_Available data:_
::::::::::

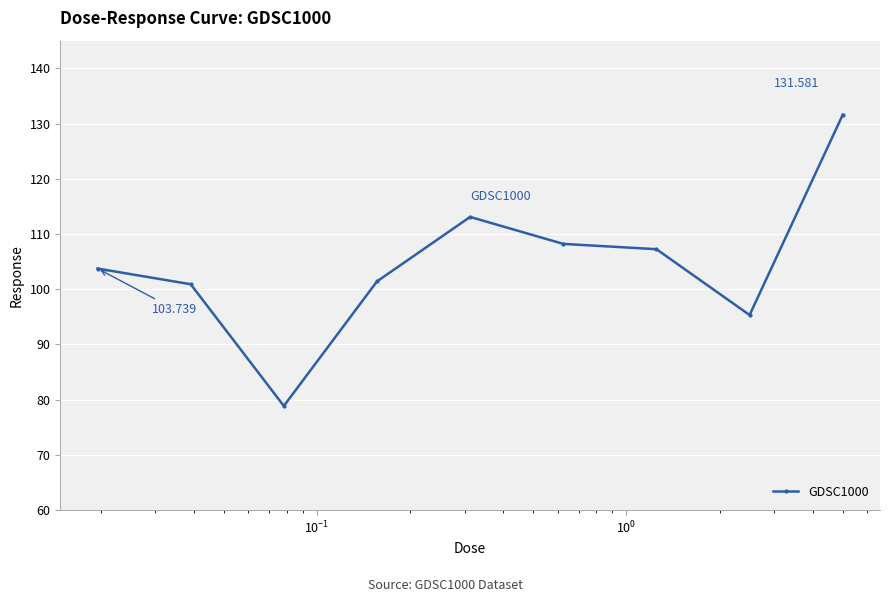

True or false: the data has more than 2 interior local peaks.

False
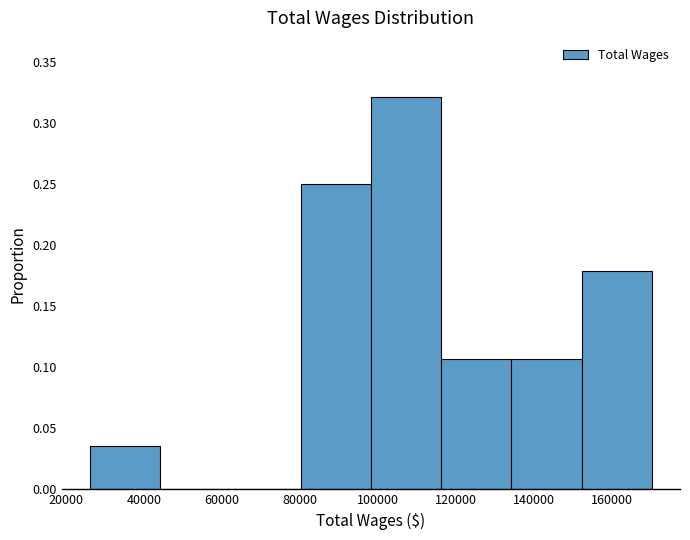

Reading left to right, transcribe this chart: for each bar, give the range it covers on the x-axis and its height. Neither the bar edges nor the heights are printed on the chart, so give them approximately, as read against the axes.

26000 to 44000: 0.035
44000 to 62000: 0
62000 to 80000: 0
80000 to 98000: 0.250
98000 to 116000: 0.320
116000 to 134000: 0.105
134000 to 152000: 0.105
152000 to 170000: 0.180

::::::::::

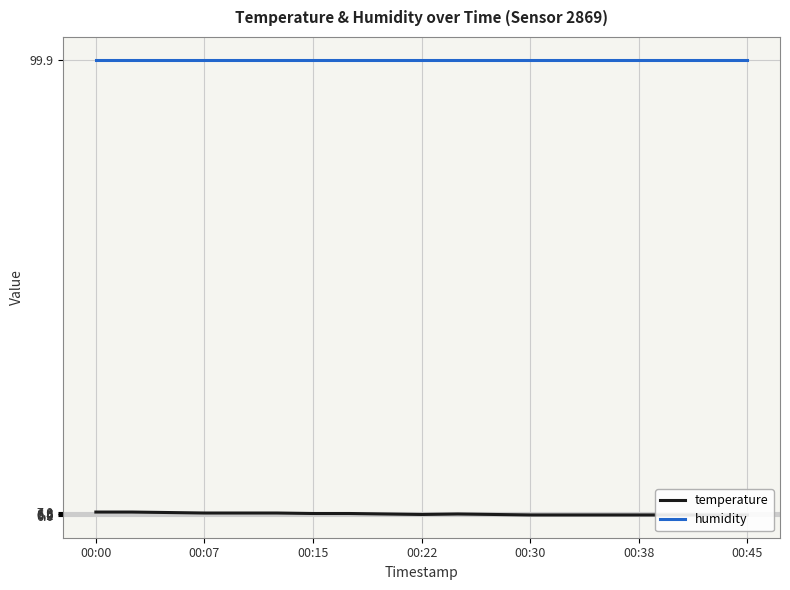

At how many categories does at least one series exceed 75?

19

::::::::::

_To do:_
How many lines in the rows above contain the string "peaks", matching case exactly? Reply with the number alone.

_Solution for this exercise:_
1